### Passage for review
=== Begin Enclosure ===

How to Make Delicious Short Ribs in Your Crock Pot
Crock Pot short ribs are the ultimate comfort food, and this recipe takes them to the next level by adding rich, hearty ingredients like fennel, crimini mushrooms, and port wine. The slow-cooking process transforms the short ribs into melt-in-your-mouth tender bites, while the aromatic combination of onion, garlic, and fennel adds a layer of complexity.
Crimini mushrooms bring an earthy depth, and diced tomatoes add a touch of brightness, perfectly balancing the dish's richness. The real star of the sauce is the port wine, which lends a sweet, nuanced flavor, while brown stock adds a savory base that ties everything together.
The flavors meld and intensify as the short ribs simmer in the crock pot, creating a robust, satisfying meal. Perfect for busy days when you want a home-cooked meal without spending hours in the kitchen, these crock pot short ribs are a great option for dinner parties or family gatherings. Serve them with creamy mashed potatoes or over buttery polenta for a truly indulgent dish that will leave everyone asking for seconds.
Next Time...
Next time I prepare this, I may put the ribs aside, prep the rest of the ingredients, and put them into the crock pot with the ribs on top. I don't know if it would make a difference, but if you happen to know, please comment below.
Do you have to cook it for 9 hours?
No, I'm sure it was fine to eat in 5 hours, but I was going to bed and didn't want to fuss with it. You could also prepare a dish like this in the morning when you get home from work.
My wife and I served the short ribs in shallow bowls over delicious mashed potatoes with sautéed spinach on the side. It was all very simple and easy to make while entertaining, and everyone loved this simple recipe.
The meat and sauce were full of flavor. The mashed potatoes with the sauce were excellent, and I think it was the best-sautéed spinach I've ever prepared. A crusty loaf of French bread doesn't hurt, either.
A great meal, especially for cold weather.
What Is A Crock Pot?
A Crock Pot, also known as a slow cooker, is a versatile kitchen appliance that has revolutionized how many people cook. This ingenious device allows for effortless meal preparation by simmering food at low temperatures over an extended period. The result? Tender, flavorful dishes that require minimal effort and supervision.
The design of a Crock Pot is straightforward: a ceramic or porcelain cooking pot sits inside a heating element. The pot heats up slowly, allowing ingredients to cook gradually and evenly. This gentle cooking process is perfect for tough cuts of meat, beans, stews, and soups, as it helps to break down connective tissues and infuse flavors.

=== End Enclosure ===

### Instructions for the task
According to the short ribs recipe, what kind of flavor does the port wine lend to the sauce? The material that comes next has no connection to the short ribs recipe.

### Dataset content

=== Begin Enclosure ===

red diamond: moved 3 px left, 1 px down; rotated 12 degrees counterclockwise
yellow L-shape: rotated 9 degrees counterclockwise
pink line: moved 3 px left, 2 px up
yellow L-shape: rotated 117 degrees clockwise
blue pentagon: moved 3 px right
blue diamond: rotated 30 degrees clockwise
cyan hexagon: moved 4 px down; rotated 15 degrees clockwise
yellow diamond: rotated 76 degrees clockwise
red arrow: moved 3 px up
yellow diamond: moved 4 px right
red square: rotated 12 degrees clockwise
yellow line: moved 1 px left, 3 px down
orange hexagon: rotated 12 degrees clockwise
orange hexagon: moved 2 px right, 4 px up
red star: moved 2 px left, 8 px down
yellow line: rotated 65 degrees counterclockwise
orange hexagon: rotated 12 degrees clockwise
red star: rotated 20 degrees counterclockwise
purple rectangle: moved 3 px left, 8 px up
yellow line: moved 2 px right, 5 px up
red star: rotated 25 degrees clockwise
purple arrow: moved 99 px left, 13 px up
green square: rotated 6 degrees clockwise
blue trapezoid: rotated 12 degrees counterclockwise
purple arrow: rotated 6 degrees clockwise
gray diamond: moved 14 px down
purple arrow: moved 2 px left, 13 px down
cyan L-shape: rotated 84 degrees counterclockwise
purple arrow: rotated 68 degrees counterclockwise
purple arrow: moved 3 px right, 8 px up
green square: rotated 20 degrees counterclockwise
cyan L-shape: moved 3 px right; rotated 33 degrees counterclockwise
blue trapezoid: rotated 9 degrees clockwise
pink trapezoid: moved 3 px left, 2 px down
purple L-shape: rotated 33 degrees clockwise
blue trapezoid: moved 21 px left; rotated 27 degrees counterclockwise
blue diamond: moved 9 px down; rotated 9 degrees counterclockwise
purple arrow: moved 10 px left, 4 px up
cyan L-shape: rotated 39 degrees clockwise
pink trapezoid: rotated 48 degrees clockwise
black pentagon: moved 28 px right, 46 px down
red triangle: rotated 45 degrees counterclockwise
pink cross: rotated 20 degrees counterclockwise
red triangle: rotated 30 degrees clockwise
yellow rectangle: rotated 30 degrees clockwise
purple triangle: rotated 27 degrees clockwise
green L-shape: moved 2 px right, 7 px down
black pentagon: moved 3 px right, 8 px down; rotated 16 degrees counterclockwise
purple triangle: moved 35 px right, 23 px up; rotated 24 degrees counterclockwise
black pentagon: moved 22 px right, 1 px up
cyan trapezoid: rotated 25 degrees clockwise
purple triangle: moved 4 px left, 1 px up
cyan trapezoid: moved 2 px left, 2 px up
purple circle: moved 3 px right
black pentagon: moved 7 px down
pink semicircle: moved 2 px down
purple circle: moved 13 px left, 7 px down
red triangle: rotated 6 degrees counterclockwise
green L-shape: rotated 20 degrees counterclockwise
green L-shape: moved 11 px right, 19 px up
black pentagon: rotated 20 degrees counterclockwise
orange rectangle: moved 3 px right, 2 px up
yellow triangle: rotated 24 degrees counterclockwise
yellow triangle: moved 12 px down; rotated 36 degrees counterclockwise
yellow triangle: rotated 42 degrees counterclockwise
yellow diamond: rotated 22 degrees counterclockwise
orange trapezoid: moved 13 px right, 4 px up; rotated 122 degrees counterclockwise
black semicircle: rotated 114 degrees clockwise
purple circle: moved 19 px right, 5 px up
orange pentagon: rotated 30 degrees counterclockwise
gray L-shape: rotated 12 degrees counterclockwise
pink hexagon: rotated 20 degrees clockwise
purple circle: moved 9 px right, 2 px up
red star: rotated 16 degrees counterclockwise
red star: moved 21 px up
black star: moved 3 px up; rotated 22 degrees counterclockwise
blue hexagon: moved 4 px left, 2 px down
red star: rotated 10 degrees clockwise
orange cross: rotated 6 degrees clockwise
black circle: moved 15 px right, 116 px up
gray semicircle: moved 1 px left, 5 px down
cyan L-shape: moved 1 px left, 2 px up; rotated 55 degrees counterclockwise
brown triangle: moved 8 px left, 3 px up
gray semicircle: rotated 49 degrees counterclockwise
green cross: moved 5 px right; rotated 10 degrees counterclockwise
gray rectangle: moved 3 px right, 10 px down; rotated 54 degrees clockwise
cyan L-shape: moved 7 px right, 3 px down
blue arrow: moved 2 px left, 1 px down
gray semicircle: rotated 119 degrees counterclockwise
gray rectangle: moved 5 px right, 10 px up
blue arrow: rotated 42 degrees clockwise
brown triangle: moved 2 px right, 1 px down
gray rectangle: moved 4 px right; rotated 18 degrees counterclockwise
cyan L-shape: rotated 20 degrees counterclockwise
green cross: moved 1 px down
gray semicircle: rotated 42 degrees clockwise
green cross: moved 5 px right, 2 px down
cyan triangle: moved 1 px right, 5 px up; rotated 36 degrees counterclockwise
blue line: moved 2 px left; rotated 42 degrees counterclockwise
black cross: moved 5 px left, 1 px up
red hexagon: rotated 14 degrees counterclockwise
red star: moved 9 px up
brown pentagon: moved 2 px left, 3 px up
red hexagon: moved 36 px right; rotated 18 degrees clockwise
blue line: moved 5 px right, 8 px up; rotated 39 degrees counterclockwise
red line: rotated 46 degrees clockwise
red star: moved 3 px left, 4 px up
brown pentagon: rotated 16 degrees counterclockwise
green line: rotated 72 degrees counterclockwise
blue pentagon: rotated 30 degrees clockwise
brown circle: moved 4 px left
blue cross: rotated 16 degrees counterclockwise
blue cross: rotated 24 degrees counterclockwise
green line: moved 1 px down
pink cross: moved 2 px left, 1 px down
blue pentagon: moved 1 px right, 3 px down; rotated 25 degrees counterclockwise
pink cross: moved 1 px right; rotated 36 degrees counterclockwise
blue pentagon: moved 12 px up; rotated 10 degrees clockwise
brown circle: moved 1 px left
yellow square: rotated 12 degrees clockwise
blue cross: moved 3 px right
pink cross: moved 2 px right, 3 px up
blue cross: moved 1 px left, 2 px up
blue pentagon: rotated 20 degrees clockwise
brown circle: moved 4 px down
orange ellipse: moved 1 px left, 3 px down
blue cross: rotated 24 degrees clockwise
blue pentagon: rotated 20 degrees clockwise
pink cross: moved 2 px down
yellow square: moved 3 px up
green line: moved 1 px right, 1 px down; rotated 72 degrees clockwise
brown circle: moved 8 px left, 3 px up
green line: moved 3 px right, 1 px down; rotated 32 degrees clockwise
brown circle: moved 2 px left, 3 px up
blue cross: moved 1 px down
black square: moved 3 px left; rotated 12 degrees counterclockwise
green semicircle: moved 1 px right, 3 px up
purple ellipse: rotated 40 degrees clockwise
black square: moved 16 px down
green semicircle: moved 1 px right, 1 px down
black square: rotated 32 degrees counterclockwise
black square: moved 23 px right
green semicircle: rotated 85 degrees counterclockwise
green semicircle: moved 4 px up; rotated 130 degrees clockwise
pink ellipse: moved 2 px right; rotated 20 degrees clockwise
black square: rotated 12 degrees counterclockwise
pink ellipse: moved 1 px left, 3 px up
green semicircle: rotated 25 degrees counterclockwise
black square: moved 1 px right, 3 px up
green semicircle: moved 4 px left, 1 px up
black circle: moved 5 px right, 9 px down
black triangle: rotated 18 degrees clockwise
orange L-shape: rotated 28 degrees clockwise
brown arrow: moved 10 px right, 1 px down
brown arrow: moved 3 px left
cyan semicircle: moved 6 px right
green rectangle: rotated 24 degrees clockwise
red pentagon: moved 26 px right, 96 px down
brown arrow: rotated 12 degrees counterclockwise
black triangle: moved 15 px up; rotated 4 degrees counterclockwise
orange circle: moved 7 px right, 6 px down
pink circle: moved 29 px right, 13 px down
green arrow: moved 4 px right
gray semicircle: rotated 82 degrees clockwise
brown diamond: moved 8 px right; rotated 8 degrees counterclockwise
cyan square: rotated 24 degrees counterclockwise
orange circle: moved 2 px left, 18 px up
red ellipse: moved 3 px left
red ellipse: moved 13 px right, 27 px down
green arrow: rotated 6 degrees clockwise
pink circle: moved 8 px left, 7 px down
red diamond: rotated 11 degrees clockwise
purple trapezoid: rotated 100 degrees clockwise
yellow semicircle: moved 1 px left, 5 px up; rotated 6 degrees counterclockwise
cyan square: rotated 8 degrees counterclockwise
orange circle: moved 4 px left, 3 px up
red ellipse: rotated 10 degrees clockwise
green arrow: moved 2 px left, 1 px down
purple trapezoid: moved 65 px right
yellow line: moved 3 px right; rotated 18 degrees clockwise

=== End Enclosure ===

### Reply
The port wine lends a sweet, nuanced flavor.